Vielen Dank, herzliche Grüße,
Verena Pfeiffer

Sven Diedrich
Antwort von
DIE LINKE

Liebe Frau Pfeiffer,

vielen Dank für Ihre Anfrage, die ich hiermit gerne beantworte.

zu 1. ) Mitte ist für mich zu allererst Wohnort! Dem hat sich alles andere unterzuordnen. Die Bedürfnisse der Bewohner, und zwar aller Bewohner, müssen bei der Entwicklung Vorrang haben. Das gilt besonders für die Spandauer Vorstadt. Hier hat es in den letzten 15 Jahren eine Verdrängung der Bevölkerung gegeben wie sonst nirgendwo in Berlin. Ursachen hierfür gibt es viele, aber der Tourismus verbunden mit seiner einseitigen Gewerbeentwicklung in diesem Gebiet ist sicher eine dafür. Der zunehmende Verkehr, der abnehmende Grünanteil, die steigenden Mieten tun ihr Übriges. Ich habe 12 Jahre als Mieterberater und Sozialplaner im Sanierungsgebiet Spandauer Vorstadt gearbeitet und dort versucht, mit meinen Möglichkeiten die Bedingungen für das Wohnen so günstig wie möglich zu gestalten.
In der Bezirksverordnetenversammlung von Mitte habe ich mit meinen Fraktionskolleginnen und Kollegen jahrelang gestritten und gekämpft für ein vernünftiges Verkehrskonzept und für einen Bebauungsplan für die Spandauer Vorstadt, der die hemmungslose Entwicklung der Spandauer Vorstadt zu einem Vergnügungsviertel einschränkt. Das Verkehrskonzept ist seit einiger Zeit beschlossen. Auf die Festsetzung des Bebauungsplanes müssen wir noch warten. Frau Dorothee Dubrau (Bündnis 90 / Die Grünen) als zuständige Stadträtin hat hier in der Vergangenheit aus meiner Sicht völlig falsche Prioritäten gesetzt, wenn sie zum Beispiel monatelang die halbe Stadt mit der Gestaltung der Poller für die Linien- und die Auguststraße beschäftigt. Ihr Vorgänger Thomas Flierl (PDS) war bemüht, die ausufernde Bestuhlung durch Gaststätten auf den Bürgersteigen einzuschränken und somit auch für mehr Sicherheit für die Fußgänger (besonders für Eltern mit Kinderwagen oder Geh- und Sehbehinderte) zu sorgen. Leider hat Frau Dubrau das nicht fortgesetzt.
Tourismus ist wichtig und ausgehen sollen die Leute auch. Sie sollen das auch in der Spandauer Vorstadt tun können. Dafür ist sie berühmt und berüchtigt, schon seit den zwanziger Jahren und wohl auch davor. Doch die Lebensverhältnisse müssen für die Bewohner so sein, das wegen der touristischen Nutzungen niemand darüber nachdenken muss, von dort weg zu ziehen.

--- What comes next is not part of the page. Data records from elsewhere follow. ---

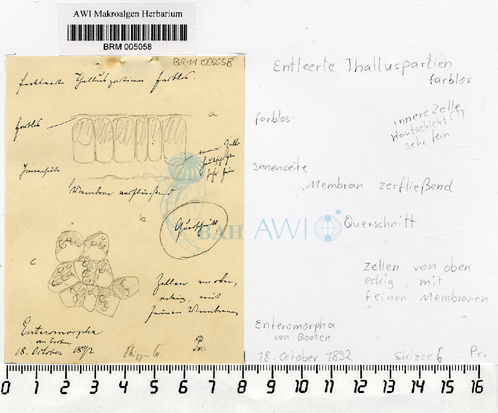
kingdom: Plantae
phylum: Chlorophyta
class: Ulvophyceae
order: Ulvales
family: Ulvaceae
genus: Ulva
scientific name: Ulva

zu 2.) Wie ich schon in der Antwort zu 1. Frage dargestellt habe, ist die Wohnfunktion in Mitte und in der Spandauer Vorstadt eine sehr wichtige. Das Wohnen in der Spandauer Vorstadt muss gesichert und ausgebaut werden. Die Umwandlung von Wohnen in Gewerbe muss verhindert werden. Bei Neubauvorhaben ist der Wohnanteil deshalb entsprechend hoch anzusetzen. Einen Anteil von 80% Wohnen bei zukünftigen Bauvorhaben festzulegen ist der richtige Weg. Ausnahmen, die im Einzelfall sinnvoll sind und möglich sein sollen, müssen an anderer Stelle ausgeglichen werden. Ein möglichst hoher Wohnanteil ist der beste Schutz vor Verdrängung der Bevölkerung und vor unbezahlbaren Mieten.